**WHAT IS NEEDED:** In the text on 5-hydroxymethylcytosine loss in melanocytic lesions, write out the passage between "Interestingly, the loss" and "for melanoma formation.", inclusive, switching "keratinocytes" to "epidermal cells".
[Opening EXCERPTED TEXT section]
Interestingly, the loss of 5-hydroxymethylcytosine in keratinocytes overlying melanomas and occasional high-grade dysplastic nevi was also observed in our study. It indicates an epigenetic shift not just in the tumor itself but in the surrounding microenvironment, raising the possibility of an environment permissive for melanoma formation.

In summary, we have studied the expression pattern of 5-hydroxymethylcytosine in a full spectrum of melanocytic lesions from benign nevi to melanoma and demonstrate the progressive loss of this epigenetic marker with increasing dysplasia as well as nuclear diameter. In addition, the loss of 5-hydroxymethylcytosine was observed in severely dysplastic subpopulations of cells within individual lesions of dysplastic nevi, borderline melanocytic lesions and more diffusely in most melanomas. Future studies including PCR and genomic deep sequencing will be needed to confirm these findings within dysplastic nevi and borderline lesions. The mosaic pattern, seen most markedly in the borderline lesions, supports classification of borderline lesions as biologically distinct as previously proposed.18 The current utility of this biomarker may revolve around distinguishing nevus cells from melanoma cells in cases where the two intersect to determine an accurate Breslow depth. Further studies utilizing larger cohorts of borderline lesions with long clinical follow-up are required to determine whether loss of 5-hydroxymethylcytosine can assist in predicting the clinical outcomes of patients with such lesions. It also raises the possibility that subpopulations of melanoma cells with complete loss of 5-hydroxymethylcytosine correlate with higher virulence in melanoma. In summary, these findings further implicate 5-hydroxymethylcytosine as a potential biomarker in melanocytic lesions.
[Closing EXCERPTED TEXT section]
[Opening SUPPLIED MATERIAL section]
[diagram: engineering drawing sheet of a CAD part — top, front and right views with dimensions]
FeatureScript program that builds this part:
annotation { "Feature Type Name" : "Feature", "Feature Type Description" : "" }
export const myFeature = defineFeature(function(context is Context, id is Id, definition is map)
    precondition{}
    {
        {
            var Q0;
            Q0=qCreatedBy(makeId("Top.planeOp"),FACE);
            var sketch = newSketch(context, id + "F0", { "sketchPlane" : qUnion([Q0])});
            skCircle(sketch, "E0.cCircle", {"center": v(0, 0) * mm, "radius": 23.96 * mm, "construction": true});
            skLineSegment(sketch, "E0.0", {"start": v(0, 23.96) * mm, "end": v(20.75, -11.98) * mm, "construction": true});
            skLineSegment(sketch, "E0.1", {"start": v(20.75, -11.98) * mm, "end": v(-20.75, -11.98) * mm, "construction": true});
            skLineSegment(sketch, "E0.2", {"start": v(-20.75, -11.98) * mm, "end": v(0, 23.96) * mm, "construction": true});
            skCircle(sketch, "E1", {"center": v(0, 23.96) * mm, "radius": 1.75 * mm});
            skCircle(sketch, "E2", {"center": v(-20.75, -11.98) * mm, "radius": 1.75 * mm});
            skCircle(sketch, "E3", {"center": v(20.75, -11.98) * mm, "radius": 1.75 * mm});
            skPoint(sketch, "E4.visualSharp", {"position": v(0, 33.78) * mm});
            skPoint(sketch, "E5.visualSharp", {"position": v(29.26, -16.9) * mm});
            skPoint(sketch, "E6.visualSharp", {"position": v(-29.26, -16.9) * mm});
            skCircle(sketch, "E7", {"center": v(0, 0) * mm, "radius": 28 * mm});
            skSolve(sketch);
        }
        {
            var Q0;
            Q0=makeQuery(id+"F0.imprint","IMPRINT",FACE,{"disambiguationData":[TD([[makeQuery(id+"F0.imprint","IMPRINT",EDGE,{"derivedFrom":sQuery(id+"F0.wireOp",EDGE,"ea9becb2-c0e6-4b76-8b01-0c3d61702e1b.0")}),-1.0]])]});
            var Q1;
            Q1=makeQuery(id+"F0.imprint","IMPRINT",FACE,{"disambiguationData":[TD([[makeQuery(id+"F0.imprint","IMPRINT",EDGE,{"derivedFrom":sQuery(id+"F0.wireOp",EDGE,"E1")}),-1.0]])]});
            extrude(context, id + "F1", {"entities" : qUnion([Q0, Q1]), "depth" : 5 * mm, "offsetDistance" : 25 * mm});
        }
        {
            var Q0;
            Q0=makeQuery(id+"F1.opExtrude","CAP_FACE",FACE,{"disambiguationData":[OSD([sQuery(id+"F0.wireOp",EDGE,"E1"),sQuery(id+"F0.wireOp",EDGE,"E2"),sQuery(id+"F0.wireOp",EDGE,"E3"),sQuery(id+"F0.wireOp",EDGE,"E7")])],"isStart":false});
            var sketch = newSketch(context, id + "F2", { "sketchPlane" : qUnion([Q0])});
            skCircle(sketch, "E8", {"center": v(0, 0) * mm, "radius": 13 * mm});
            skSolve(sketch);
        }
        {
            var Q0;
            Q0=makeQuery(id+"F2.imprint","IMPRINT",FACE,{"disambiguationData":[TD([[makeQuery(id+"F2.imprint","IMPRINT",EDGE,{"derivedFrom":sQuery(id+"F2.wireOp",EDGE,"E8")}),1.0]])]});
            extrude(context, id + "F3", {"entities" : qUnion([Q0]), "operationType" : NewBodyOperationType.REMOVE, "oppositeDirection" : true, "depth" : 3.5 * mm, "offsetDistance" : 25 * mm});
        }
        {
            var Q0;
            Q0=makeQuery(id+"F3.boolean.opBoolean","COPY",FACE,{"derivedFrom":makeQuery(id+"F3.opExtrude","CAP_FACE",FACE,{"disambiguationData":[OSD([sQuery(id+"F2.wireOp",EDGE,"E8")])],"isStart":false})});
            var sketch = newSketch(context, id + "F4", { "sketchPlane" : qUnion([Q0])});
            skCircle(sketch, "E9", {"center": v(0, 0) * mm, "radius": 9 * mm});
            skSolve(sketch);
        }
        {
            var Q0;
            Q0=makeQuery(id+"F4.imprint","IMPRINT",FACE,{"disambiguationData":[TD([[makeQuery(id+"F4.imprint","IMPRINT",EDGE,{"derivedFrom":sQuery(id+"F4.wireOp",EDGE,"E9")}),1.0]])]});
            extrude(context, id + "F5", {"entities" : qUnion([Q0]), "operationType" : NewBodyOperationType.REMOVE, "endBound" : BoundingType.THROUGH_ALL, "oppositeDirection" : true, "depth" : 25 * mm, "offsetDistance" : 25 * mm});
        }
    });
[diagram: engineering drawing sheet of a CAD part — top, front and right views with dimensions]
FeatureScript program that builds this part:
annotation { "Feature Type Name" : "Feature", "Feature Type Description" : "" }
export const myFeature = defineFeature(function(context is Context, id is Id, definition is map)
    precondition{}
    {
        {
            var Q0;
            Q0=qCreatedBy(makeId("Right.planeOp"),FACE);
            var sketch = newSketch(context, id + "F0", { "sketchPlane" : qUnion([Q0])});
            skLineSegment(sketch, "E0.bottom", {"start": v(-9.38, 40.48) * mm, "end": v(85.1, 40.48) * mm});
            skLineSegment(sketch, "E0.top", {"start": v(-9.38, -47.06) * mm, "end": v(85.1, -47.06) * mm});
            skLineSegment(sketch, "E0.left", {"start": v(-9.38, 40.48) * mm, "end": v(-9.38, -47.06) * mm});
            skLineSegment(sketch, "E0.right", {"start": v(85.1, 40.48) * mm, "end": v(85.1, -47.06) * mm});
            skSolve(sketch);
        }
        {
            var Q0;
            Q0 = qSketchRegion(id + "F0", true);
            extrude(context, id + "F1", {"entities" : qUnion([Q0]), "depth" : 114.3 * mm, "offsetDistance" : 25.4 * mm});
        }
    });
[Closing SUPPLIED MATERIAL section]
**SOLUTION TO THIS EXERCISE:**
Interestingly, the loss of 5-hydroxymethylcytosine in epidermal cells overlying melanomas and occasional high-grade dysplastic nevi was also observed in our study. It indicates an epigenetic shift not just in the tumor itself but in the surrounding microenvironment, raising the possibility of an environment permissive for melanoma formation.